We still think the ultimate point of this exercise, besides selling books and making political hay, is to find a reason for far-lefty Democrats to go forward with impeachment charges (or at least the appearance of an impeachable charge) against President Bush, Vice President Cheney, Rumsfeld, and every other slightly Republican sympathizer on the planet.

My point: this may be so. I think they're going to milk this as much as possible, and see if they can instigate the whole impeachment process.

But if Bush pushes a point that's untenable, it shouldn't be supported even at the expense of giving ground to his detractors.

The NSA violates FISA, even the AG concedes that. The administration's rationale for FISA inapplicability doesn't hold any water: the speed is there, as there are emergency procedures in place to tap first, get a court order later. As is often repeated, the only possible reason not to run through the FISA retroactive order hoops is if you won't qualify for an order even retroactively. As far as the FISA statutory scheme goes the only way not to qualify is that either your probable cause is too weak or your relationship between the person being tapped and the foreign power targeted is too tenuous to support an order even under the relaxed standards of the secret FISA court.

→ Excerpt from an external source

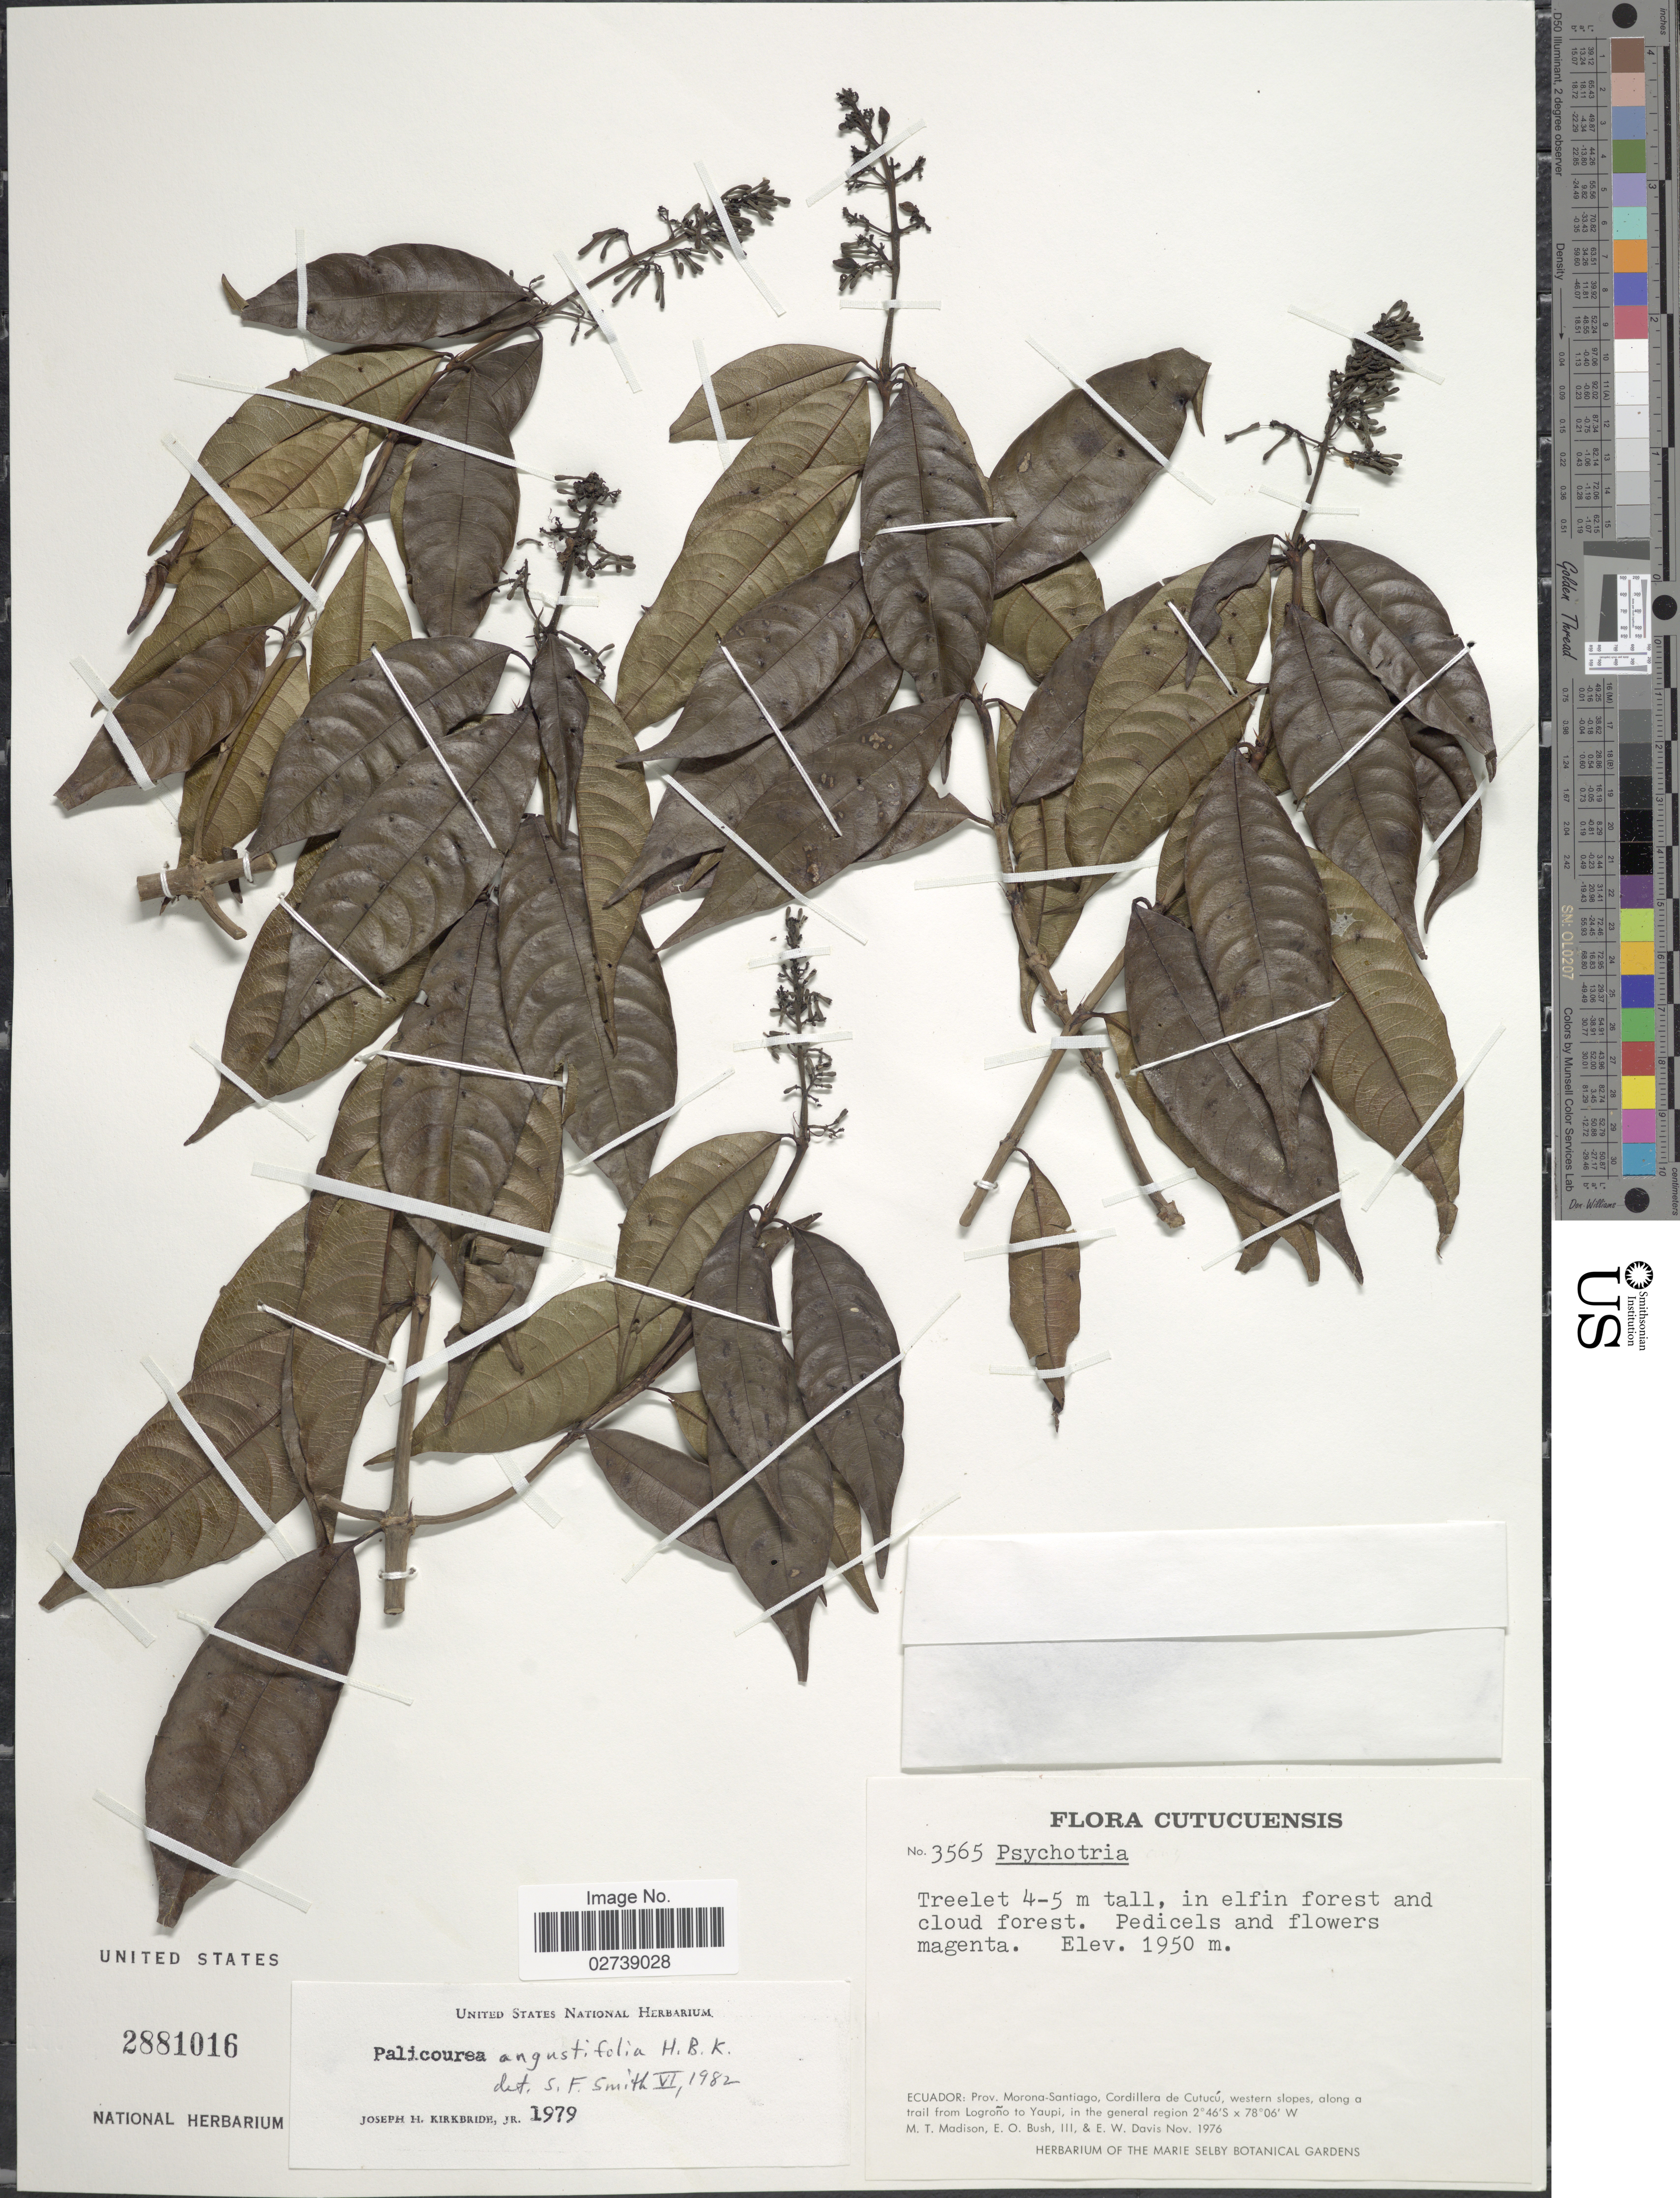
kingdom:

Extrapolating the authority for warrentless wiretaps from the AUF is a stretch at best, and by throwing around the "I'm reclaiming my historical constitutional right as executive" language, he's hinting at a showdown that's gonna go way beyond the AUF, because if the power is inherent in the presidency, then by implication the FISA itself, despite being a validy passed statute signed into law by a sitting president, is an infringement on the inherent constitutional powers of the executive branch - thus rendering all such statutes as empty rhetorical excercises. And while the "we're at war" language is being bandied about based on Iraq and Afghanistan, if the "war" is the "war on terrorism," well, there have been terrorists in one form or another since the beginning of time. Who is to say when it officially ends, if ever?

Leftists are pointing to Nixon's overreaching against Vietnam war protesters in the seventies as a prime example of presidential abuse, and conservatives are justifiably feeling the heat. But the scenario could just as easily be flipped, a radical left government using this program in the future against groups with a conservative agenda. So long as some kind of connection with some kind of foreign group they could label "terrorist" is made, it's supportable, right? Do we really want to open that particular door?

I'm rather protective of my constitutional rights. While the Fourth Amendment status of the evidence seized from this might be debatable, statutes such as the FISA are the only remaining safeguard. There are some things I'm not willing to cede to the terrorists, even at the expense of less-than-perfect intelligence enforcements, and this is one of them.